# ZUR AUFGABE
Nenne jede Zeile aus den Einträgen unten, in der die Zeichenfolge „which“ vorkommt, und gib sie wörtlich wieder. Achte dabei auf Groß- und Kleinschreibung.

# BEREITGESTELLTES MATERIAL

-=-=-=-=-

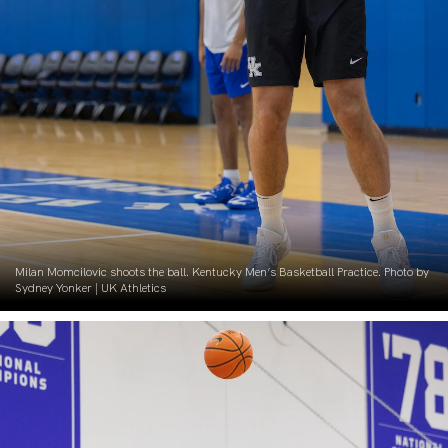
Milan Momcilovic shoots the ball. Kentucky Men’s Basketball Practice. Photo by
Sydney Yonker | UK Athletics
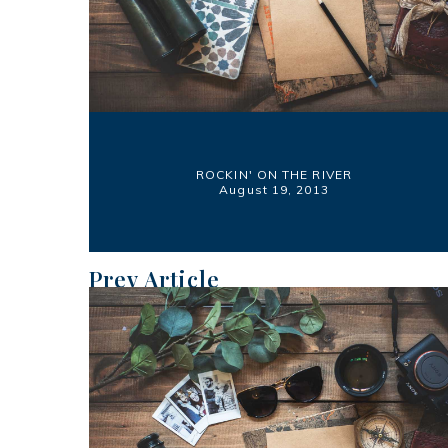
ROCKIN' ON THE RIVER
August 19, 2013
Prev Article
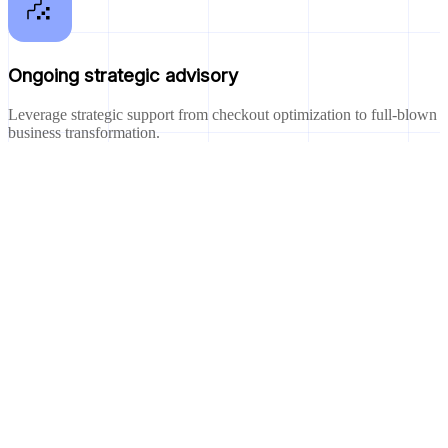
Ongoing strategic advisory
Leverage strategic support from checkout optimization to full-blown
business transformation.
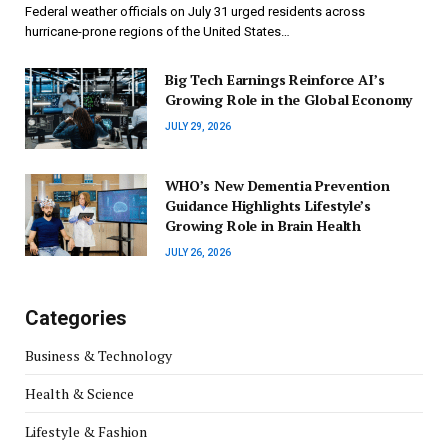
Federal weather officials on July 31 urged residents across
hurricane-prone regions of the United States…
Big Tech Earnings Reinforce AI’s
Growing Role in the Global Economy
JULY 29, 2026
WHO’s New Dementia Prevention
Guidance Highlights Lifestyle’s
Growing Role in Brain Health
JULY 26, 2026
Categories
Business & Technology
Health & Science
Lifestyle & Fashion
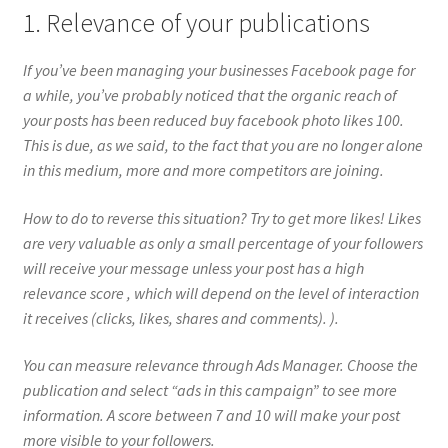
1. Relevance of your publications
If you’ve been managing your businesses Facebook page for
a while, you’ve probably noticed that the organic reach of
your posts has been reduced buy facebook photo likes 100.
This is due, as we said, to the fact that you are no longer alone
in this medium, more and more competitors are joining.
How to do to reverse this situation? Try to get more likes! Likes
are very valuable as only a small percentage of your followers
will receive your message unless your post has a high
relevance score , which will depend on the level of interaction
it receives (clicks, likes, shares and comments). ).
You can measure relevance through Ads Manager. Choose the
publication and select “ads in this campaign” to see more
information. A score between 7 and 10 will make your post
more visible to your followers.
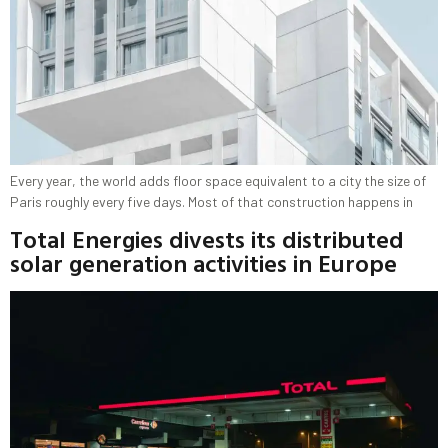
Every year, the world adds floor space equivalent to a city the size of
Paris roughly every five days. Most of that construction happens in
Total Energies divests its distributed
solar generation activities in Europe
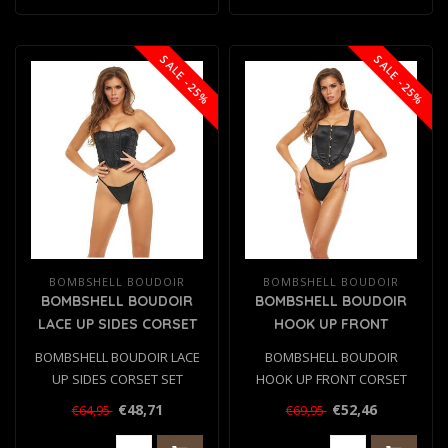
SALE -25%
SALE -25%
BOMBSHELL BOUDOIR
BOMBSHELL BOUDOIR
BOMBSHELL BOUDOIR
BOMBSHELL BOUDOIR
LACE UP SIDES CORSET
HOOK UP FRONT
SET BLACK, L
CORSET SET BLACK, M
BOMBSHELL BOUDOIR LACE
BOMBSHELL BOUDOIR
UP SIDES CORSET SET
HOOK UP FRONT CORSET
BLACK, L
SET BLACK, M
€48,71
€52,46
€64,95
€69,95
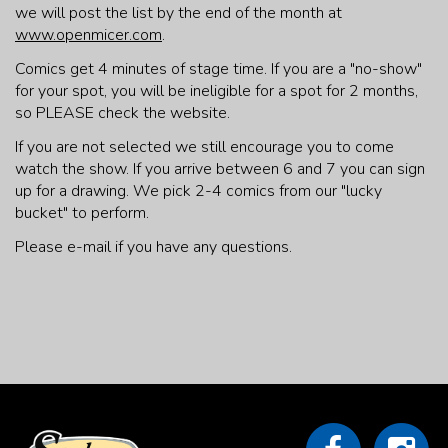
we will post the list by the end of the month at
www.openmicer.com
.
Comics get 4 minutes of stage time. If you are a "no-show"
for your spot, you will be ineligible for a spot for 2 months,
so PLEASE check the website.
If you are not selected we still encourage you to come
watch the show. If you arrive between 6 and 7 you can sign
up for a drawing. We pick 2-4 comics from our "lucky
bucket" to perform.
Please e-mail if you have any questions.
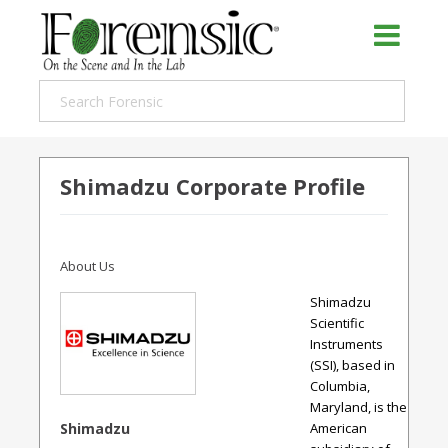
Shimadzu Corporate Profile
About Us
Shimadzu
Scientific
Instruments
(SSI), based in
Columbia,
Maryland, is the
Shimadzu
American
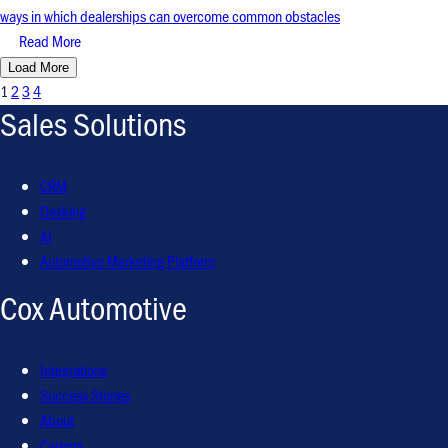
ways in which dealerships can overcome common obstacles
Read More
Load More
1
2
3
4
Sales Solutions
CRM
Desking
AI
Automotive Marketing Platform
Cox Automotive
Integrations
Success Stories
About
Careers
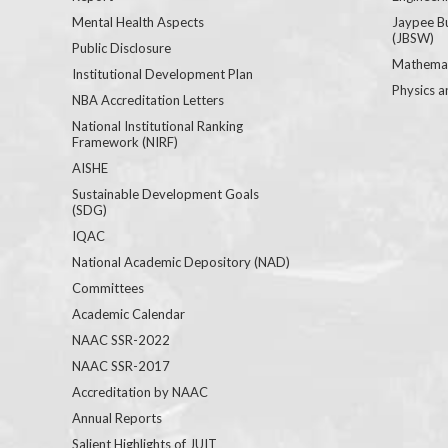
Mental Health Aspects
Jaypee B
(JBSW)
Public Disclosure
Mathemat
Institutional Development Plan
Physics a
NBA Accreditation Letters
National Institutional Ranking
Framework (NIRF)
AISHE
Sustainable Development Goals
(SDG)
IQAC
National Academic Depository (NAD)
Committees
Academic Calendar
NAAC SSR-2022
NAAC SSR-2017
Accreditation by NAAC
Annual Reports
Salient Highlights of JUIT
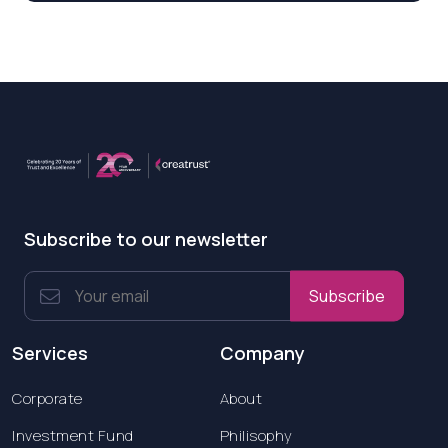
Subscribe to our newsletter
Subscribe
Services
Company
Corporate
About
Investment Fund
Philisophy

-=-=-=-=-

# ANTWORTTEIL
relevance score , which will depend on the level of interaction
ways in which dealerships can overcome common obstacles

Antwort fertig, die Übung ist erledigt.